_Work instructions:_ Output all records exactly, with no images.

_Records shown:_
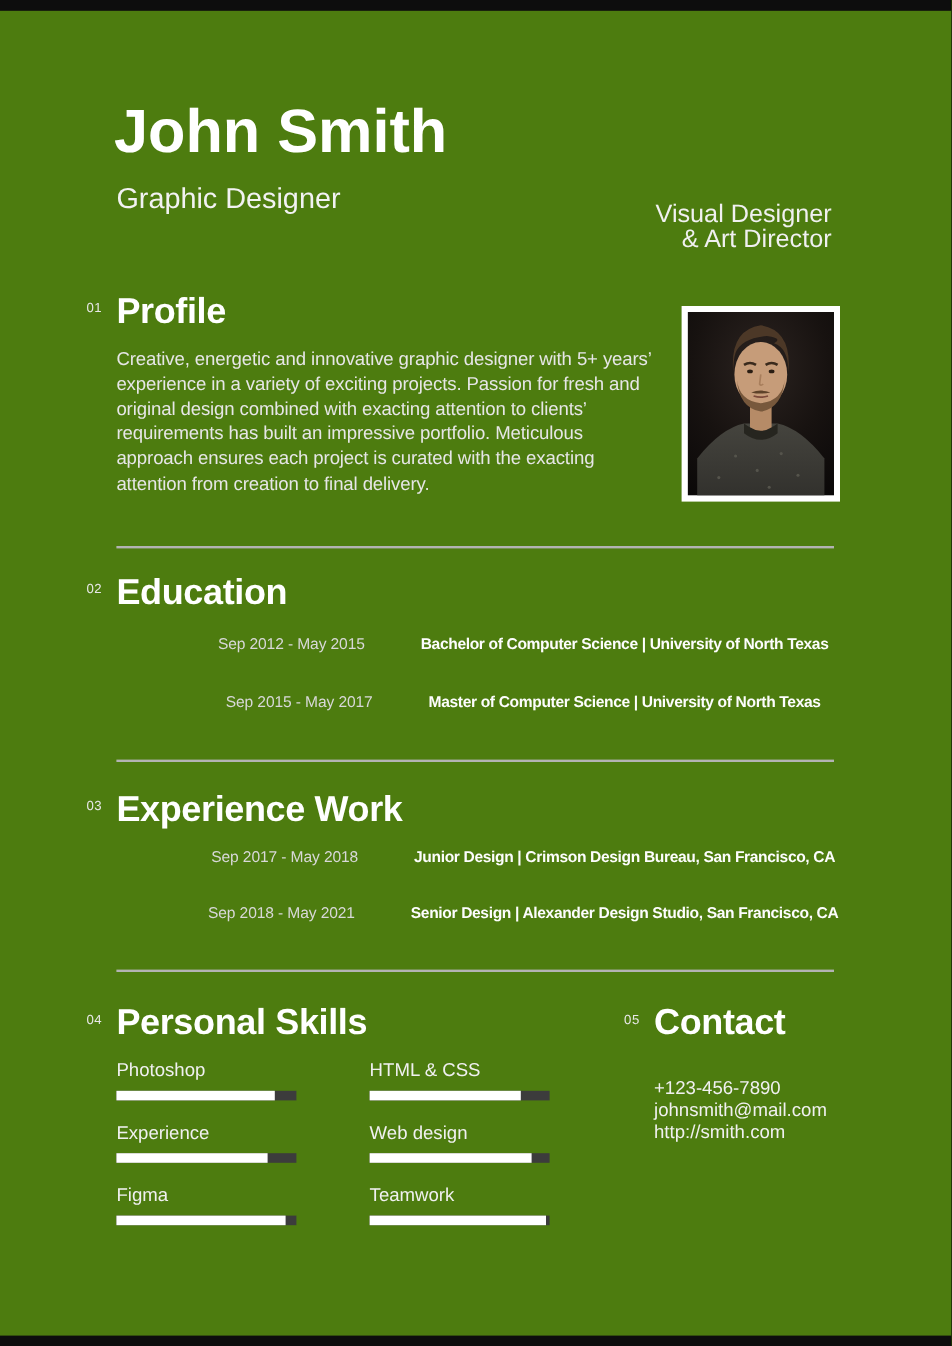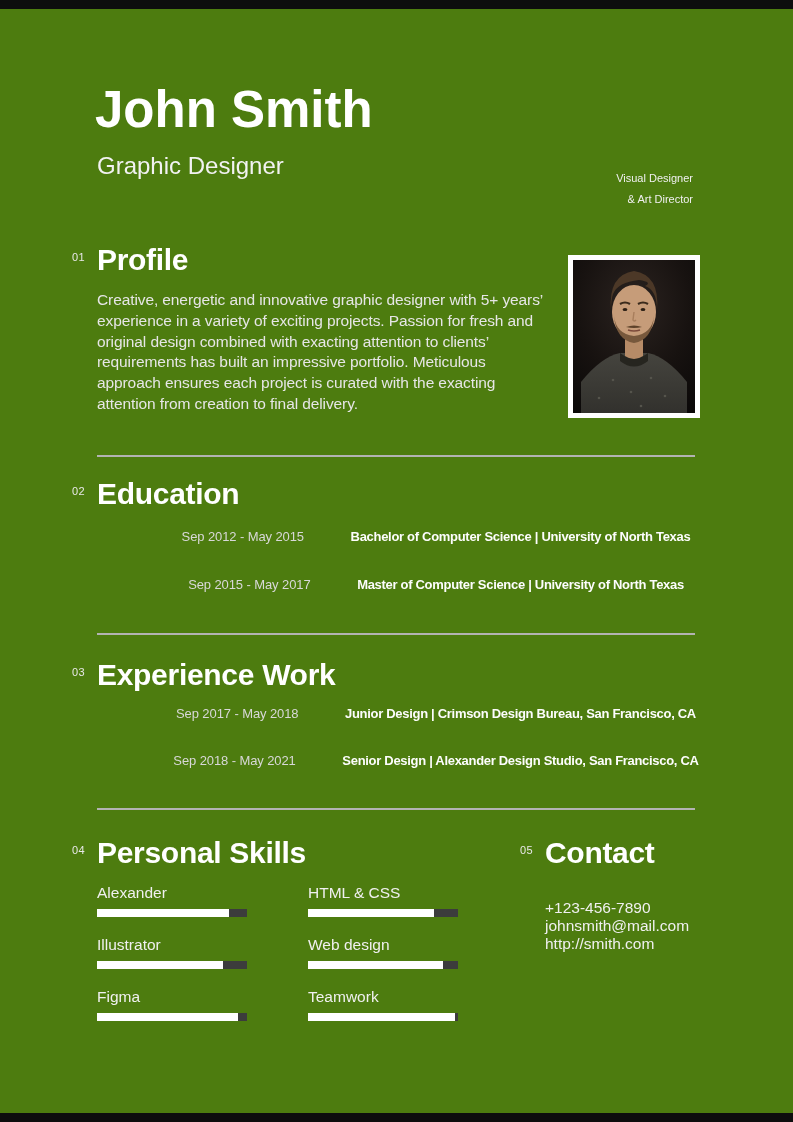--- a/index.html
+++ b/index.html
@@ -30,7 +30,7 @@
   }
   .side-title {
     position: absolute; right: 100px; top: 168px;
-    text-align: right; font-size: 11px; line-height: 21px; color: #f0f0f0;
+    text-align: right; font-size: 21px; line-height: 21px; color: #f0f0f0;
   }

_Response area:_
--- a/index.html
+++ b/index.html
@@ -30,7 +30,7 @@
   }
   .side-title {
     position: absolute; right: 100px; top: 168px;
-    text-align: right; font-size: 11px; line-height: 21px; color: #f0f0f0;
+    text-align: right; font-size: 21px; line-height: 21px; color: #f0f0f0;
   }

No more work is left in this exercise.